A Thank You to “The Village”

“It takes a village to raise a child.”  Often quoted, often derided, but true.  I hear comments all the time: “The village only wants our money, but not what we say.” “I don’t want to ‘raise’ someone’s kids.”  “Don’t rely on the village, we don’t care.”

Like it or not, everyone is a piece of this.  My children watch the reactions of people around them, watch their actions against their words.

It’s true, sometimes I don’t want advice.  For example, when my daughter has been screaming about not putting on her coat, so she’s walking outside in a T-shirt, and someone walks by and says snarkily, “That child should be wearing a coat.”  Yeah, I’m aware.  Next time, she’ll wear it because she’ll remember being cold.  Leave this kind of thing to me.

However, today, something wonderful happened.  I was at a craft store, looking at ornaments.  M was a bit too close, looking at one, when she accidentally knocked it down, and it shattered all over the floor.  She looked up at me, stricken, and handed me the remains of the broken ornament.  “I’m sorry,” she whispered.  “I didn’t mean to!”

“Well,” I replied, “We’re going to go tell someone, and pay for this.  And we need to have someone sweep the glass.  What would happen if we left it?”

“Someone would get hurt.”  She looked teary.  “I’m scared to tell them.”

“Yes, but we have to take responsibility.  Come on.”

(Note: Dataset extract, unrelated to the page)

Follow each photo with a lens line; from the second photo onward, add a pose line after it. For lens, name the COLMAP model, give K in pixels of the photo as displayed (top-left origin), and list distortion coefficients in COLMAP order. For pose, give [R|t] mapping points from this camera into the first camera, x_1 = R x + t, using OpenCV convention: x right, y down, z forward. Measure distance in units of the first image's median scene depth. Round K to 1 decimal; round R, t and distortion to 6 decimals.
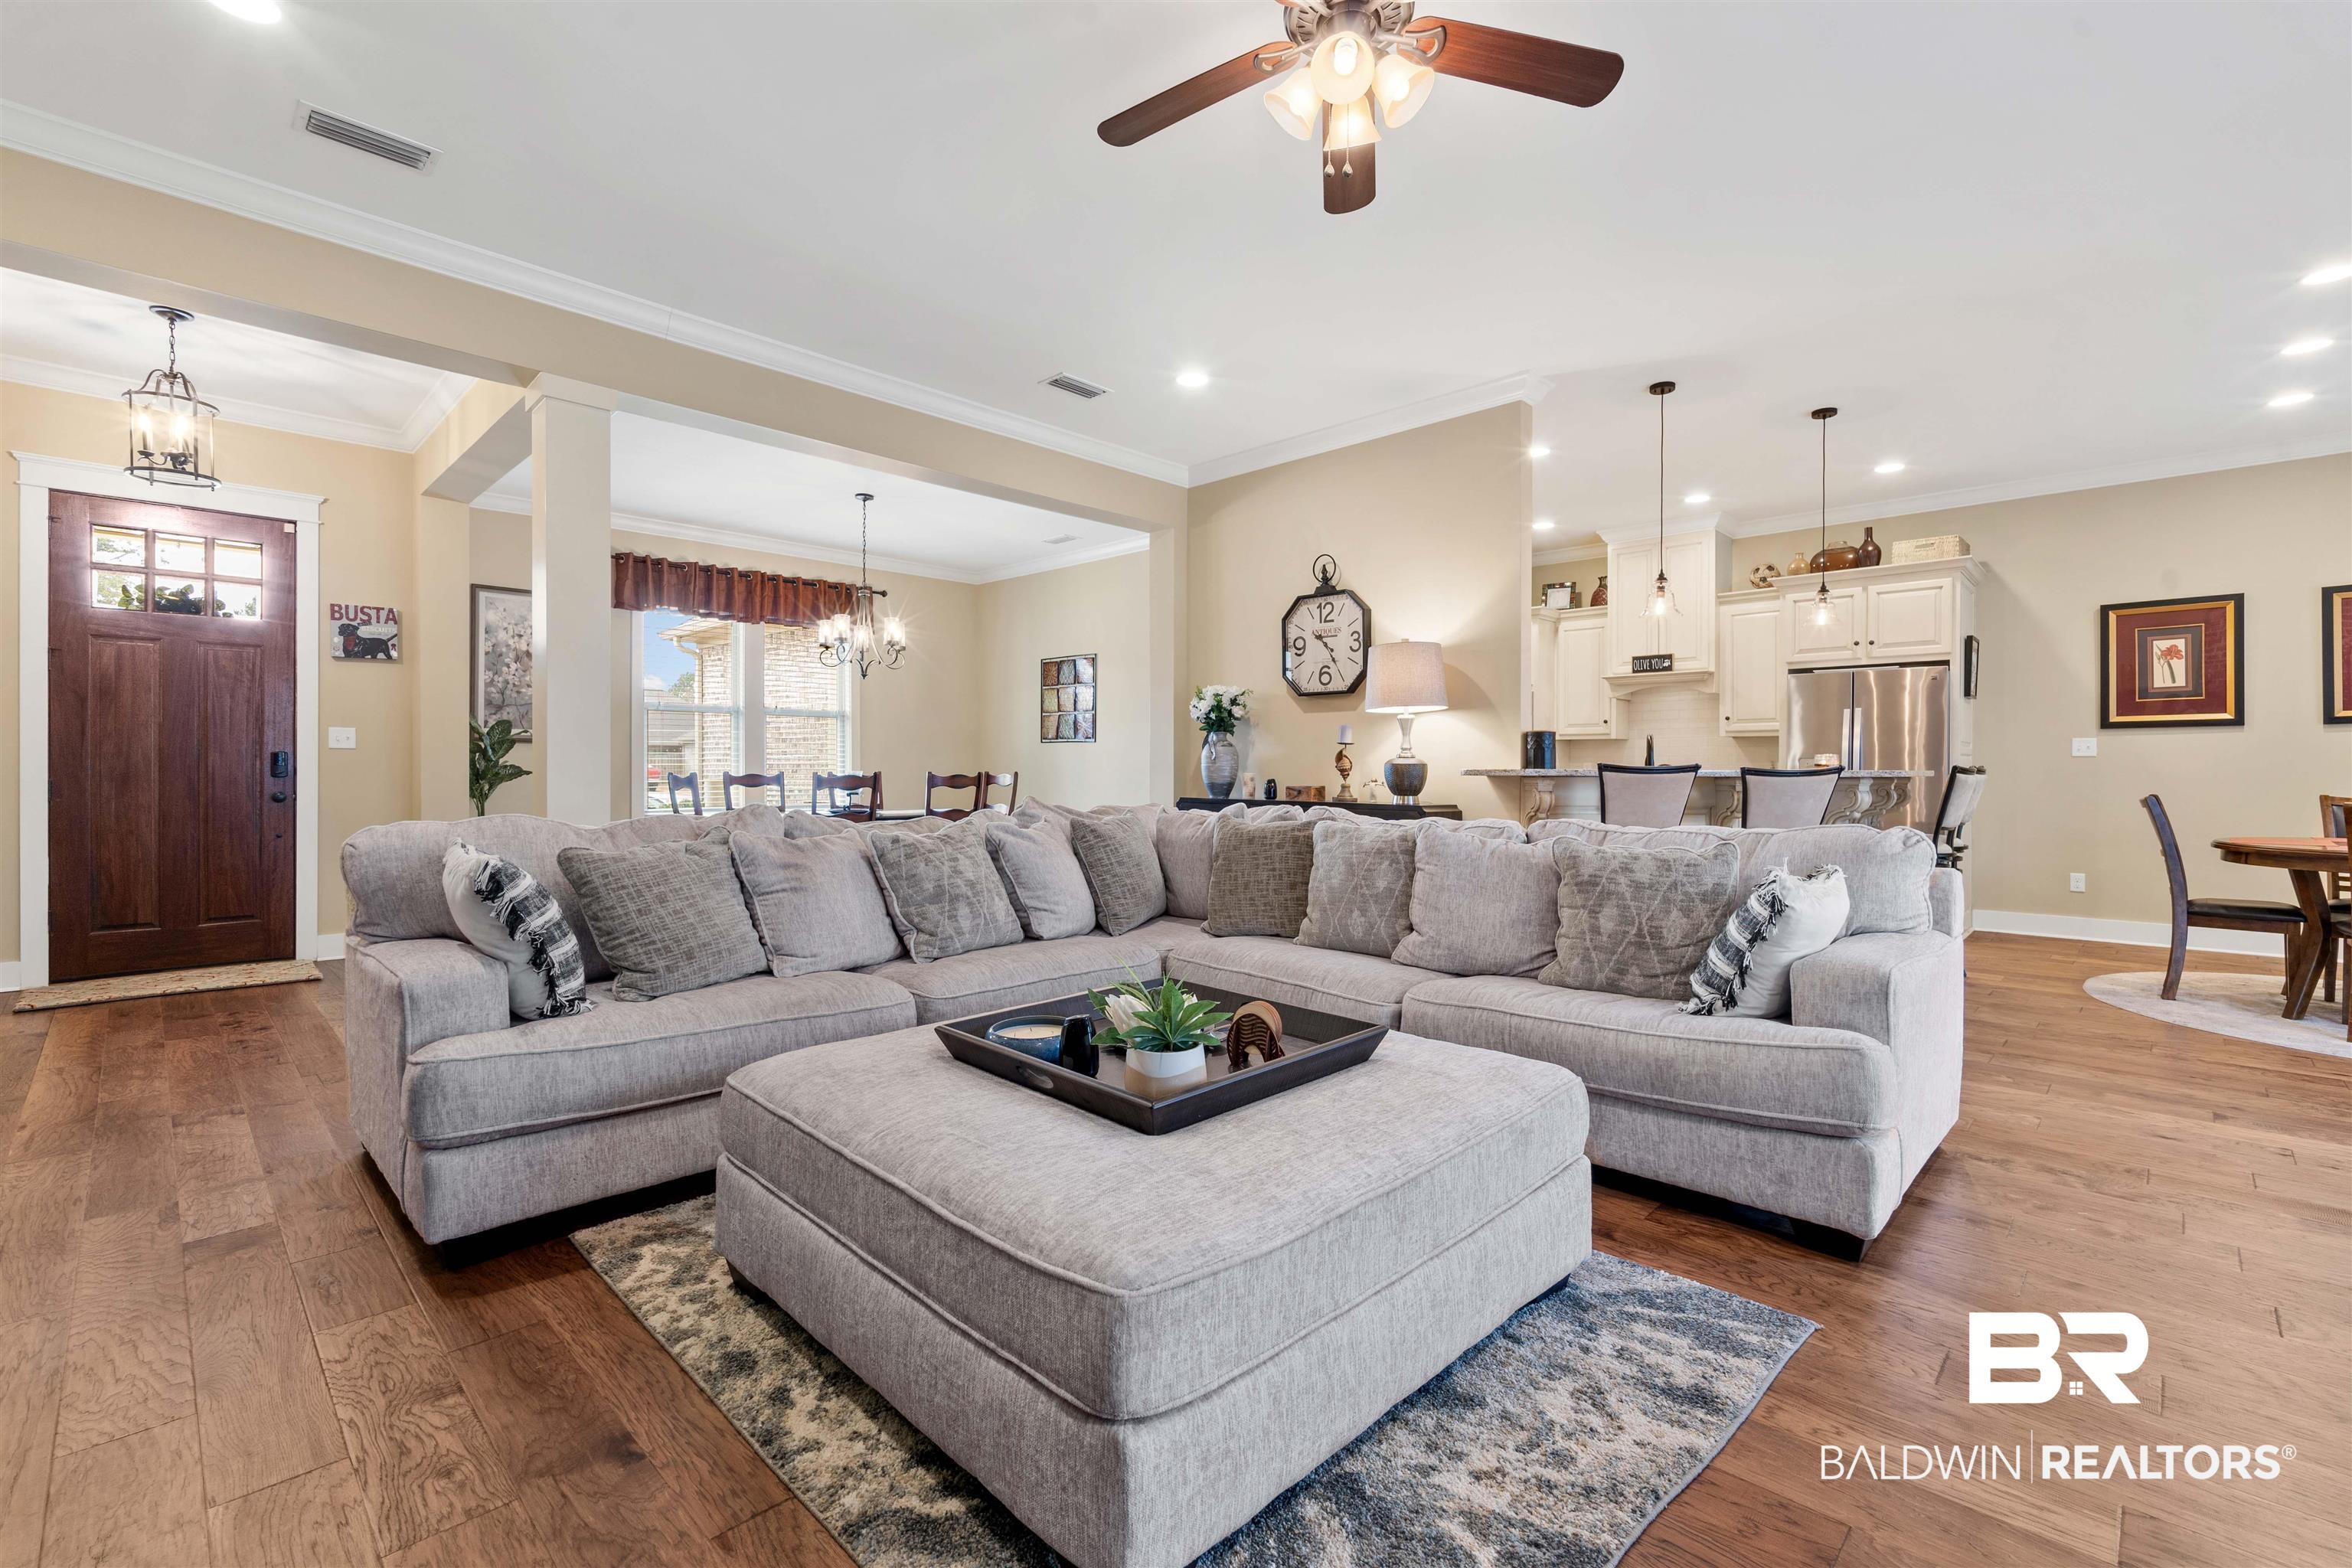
lens RADIAL K [[1024.5, 0, 1179.8], [0, 1024.5, 770.6], [0, 0, 1]] dist [-0.007439, 0.000580]
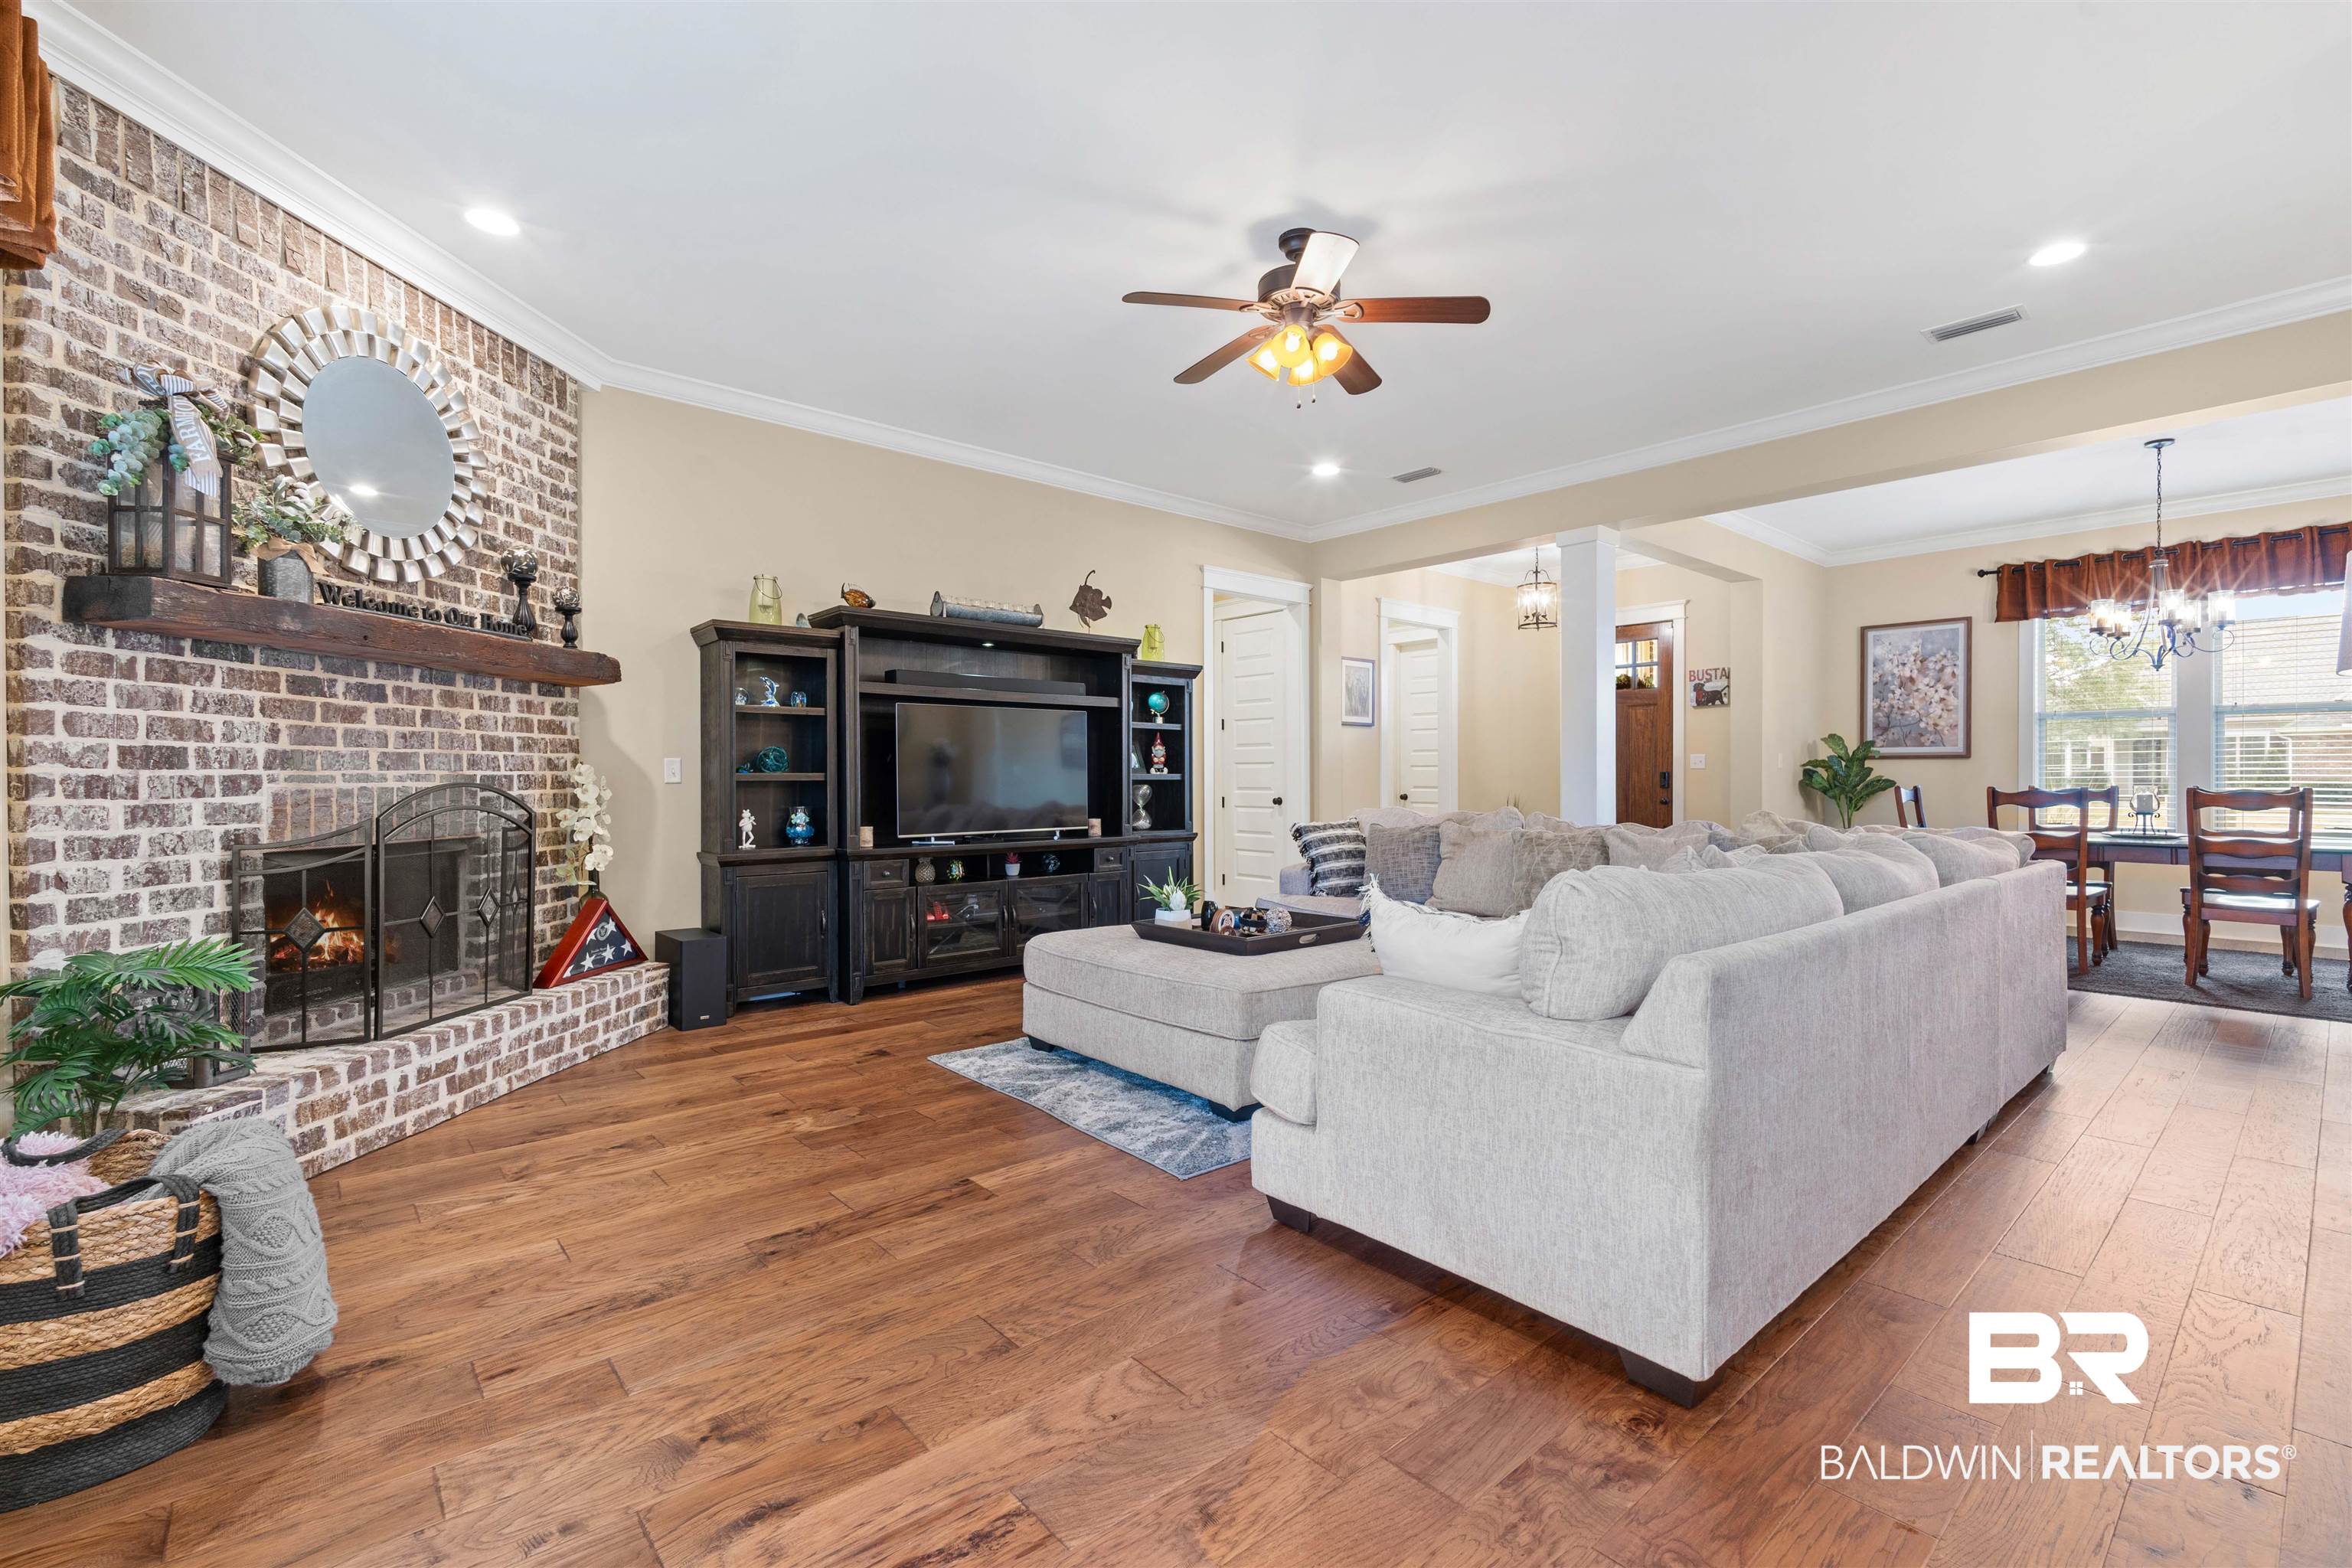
lens RADIAL K [[1024.5, 0, 1171.1], [0, 1024.5, 793.1], [0, 0, 1]] dist [-0.007439, 0.000580]
pose [[-0.087378, 0.011537, -0.996108, 0.643560], [0.001641, 0.999933, 0.011437, -0.004815], [0.996174, -0.000635, -0.087391, 0.347337]]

Nearby were a pair of women.  M looked toward them, and they looked back with a sort of calm, encouraging look.  Encouraging, but unyielding.  She needed that.  She needed the pressure.  Off we went to find an employee.  M handed her the remains of the ornament and quavered, “I’m so sorry.  I broke this, and I didn’t mean to.  We’ll pay for it.”

The employee smiled gently, bent down and said, “You don’t need to pay for it.  We know that those aren’t arranged well, and it’s easy for them to fall and break.  You’re not the only one it happened to.  But thank you so much for being honest.”

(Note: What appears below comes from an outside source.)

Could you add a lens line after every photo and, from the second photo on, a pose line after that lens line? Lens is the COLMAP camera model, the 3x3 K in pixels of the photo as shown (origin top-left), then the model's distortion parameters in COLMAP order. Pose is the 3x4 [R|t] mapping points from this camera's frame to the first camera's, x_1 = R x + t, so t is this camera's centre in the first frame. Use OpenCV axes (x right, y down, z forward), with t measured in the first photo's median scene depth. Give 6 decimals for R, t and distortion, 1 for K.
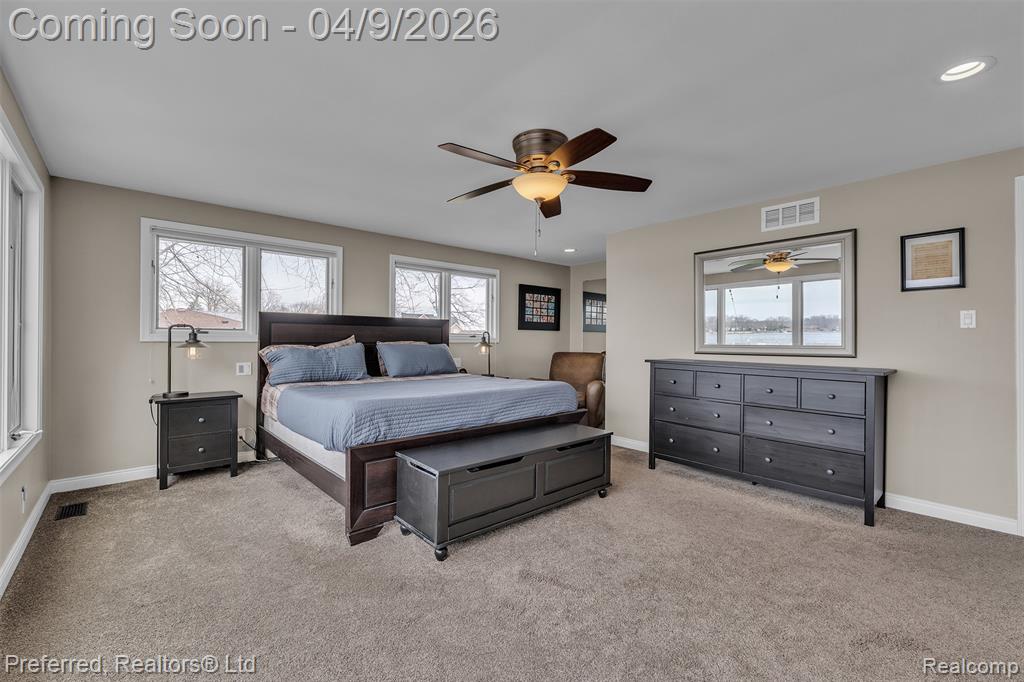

M led her to the aisle and showed her the glass.  The two women were still there, and when M was done, they smiled again and nodded at her.

M was still sniffling, so we went into another aisle for a hug.  “I was scared,” she said.  “I’ll be more careful.  But I’m glad it’s cleaned up and they didn’t yell.”

I want to say thank you to those three women.  To the two who were shopping, thank you for watching, not jumping in but putting on silent reassurance that she needed to own up.  To the employee, thank you for your kindness and direct feedback.  All three of you helped teach a little girl that while it may be scary, it’s important to take ownership, tell the truth, and set things right.